Pink elephants flying in the sky, ants coming out your glass of milk crawling all over you...Yes LSD is a very powerfull Hallucinogen, can be a traumatic and terrifying experinece taken in the wrong conditions with the wrong people.
Hallucinogens cause people to experience - you guessed it - hallucinations, imagined experiences that seem real. The word "hallucinate" comes from Latin words meaning, "to wander in the mind."
No wonder some people refer to hallucinating as tripping.
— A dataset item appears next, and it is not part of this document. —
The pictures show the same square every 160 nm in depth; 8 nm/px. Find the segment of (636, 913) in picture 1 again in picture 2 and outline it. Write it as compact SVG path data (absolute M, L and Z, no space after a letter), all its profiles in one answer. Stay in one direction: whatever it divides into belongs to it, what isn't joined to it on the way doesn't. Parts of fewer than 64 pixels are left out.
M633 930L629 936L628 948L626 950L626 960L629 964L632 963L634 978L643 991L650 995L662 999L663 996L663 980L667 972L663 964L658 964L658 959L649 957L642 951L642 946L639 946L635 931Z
The "trips" caused by hallucinogens can last for hours. Parts of these trips can feel really good, and other parts can feel really terrible.
LSD was marketed as a psychiatric miracle drug, and was shown to have great potential for use in psychedelic psychotherapy. It first became popular recreationally among a small group of mental health professionals such as psychiatrists and psychologists during the 1950s, as well as by socially prominent and politically powerful individuals such as Henry and Clare Boothe Luce. Cold War era intelligence services were also keenly interested in the possibilities of LSD, both for use in interrogation and mind control (see MK-ULTRA), and also for large-scale social engineering (see counterculture). Several mental health professionals, notably Harvard psychology professors Drs. Timothy Leary and Richard Alpert (later known as Ram Dass), became convinced of LSD's potential as a tool for spiritual growth. They were dismissed from the traditional psychological community and spread LSD use to a much wider portion of the public as countercultural spiritual gurus among the hippies of the 1960s. The drug was banned in the United States in 1967. Tours by psychedelic rock band The Grateful Dead were identified by the DEA as a primary illicit distribution mechanism. In the 1990s, LSD became popular in rave subculture. American LSD usage declined sharply circa 2000 following the largest LSD manufacturing raid in DEA history.